Astro City: Metrobook by Busiek and Anderson. A repackaging of the first three collections all of which I've read before. The expanded format allows restores the original publication order--previously, the Confessor story was pulled out from the middle of the second series to be published on its own, while all the short stories were grouped together. This is at least my third reading of this material and I still love Astro City. The short stories are among the best in the genre. 

Breezeway by John Ashbery. Did I mention it was National Poetry Month? I'd like to say you never need an excuse to read Ashbery, but apparently I do. This is late Ashbery, published as he turned 88, but late Ashbery is a very good Ashbery indeed.

Lighthead by Terrance Hayes. Hayes is a terrifically inventive formalist best known for his book of "American sonnets." Here he invents the "golden shovel" which uses the words of another poem ("We Real Cool" in the first case) as the end words for each line of a new poem. He also adapts a PowerPoint style from Japanese business, called pecha kucha, which calls for 20 seconds of speech for each of 20 slides.

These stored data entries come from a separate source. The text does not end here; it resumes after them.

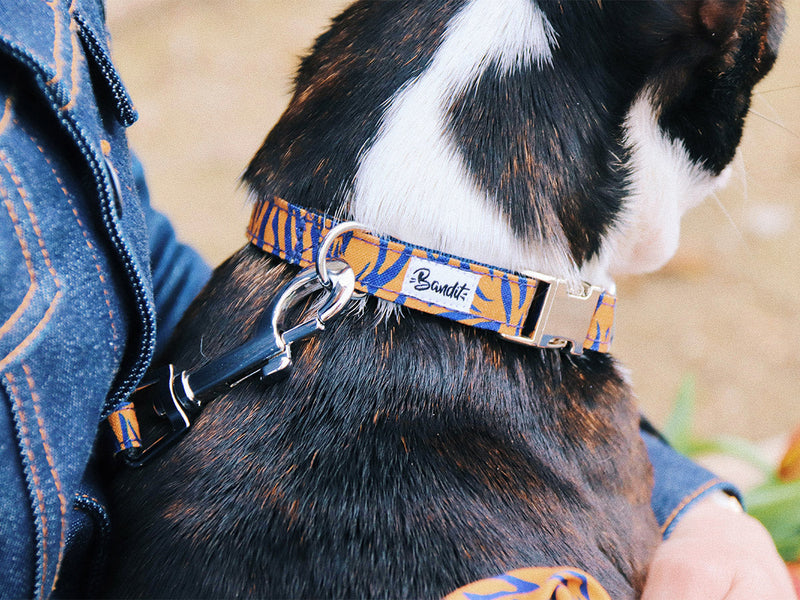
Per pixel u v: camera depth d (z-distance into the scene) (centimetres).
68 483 75
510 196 91
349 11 105
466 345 92
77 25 80
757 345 309
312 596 83
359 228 86
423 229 90
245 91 425
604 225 96
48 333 72
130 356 85
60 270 74
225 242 328
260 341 87
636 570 100
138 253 84
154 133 391
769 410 282
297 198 94
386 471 87
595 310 96
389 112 93
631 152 97
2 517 71
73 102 73
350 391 89
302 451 88
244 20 482
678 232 111
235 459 90
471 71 92
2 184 70
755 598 106
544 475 92
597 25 92
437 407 90
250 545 85
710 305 325
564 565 87
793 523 162
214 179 364
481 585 79
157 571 87
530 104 91
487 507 88
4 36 69
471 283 89
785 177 369
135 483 95
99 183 76
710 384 292
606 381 102
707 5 90
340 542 85
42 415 72
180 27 469
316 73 102
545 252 92
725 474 213
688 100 98
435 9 96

I Remember by Joe Brainard. I think this is a reread, but none of it came back to me. (I was reading several American Long Poems a week when I was working on my dissertation.) No reflection on the book which I entirely enjoyed, though in fact I've already forgotten most of what I read, again. 

A Poet's Work by Sam Hamill. Essays from the eighties that I read in the early 90s. He writes very clearly about what he values so greatly in poetry. "I could say that poetry saved my life, but who would believe me?" 

Measured by Stone by Sam Hamill. Poems from later in his life. He's still clear headed, this time about the fact that his poetry won't last past his lifetime. But I read it last week, so...

Totals: 15 books. 5 comics. 1 book of essays. 8 books of poetry. 6 rereads(!). 1 memoir.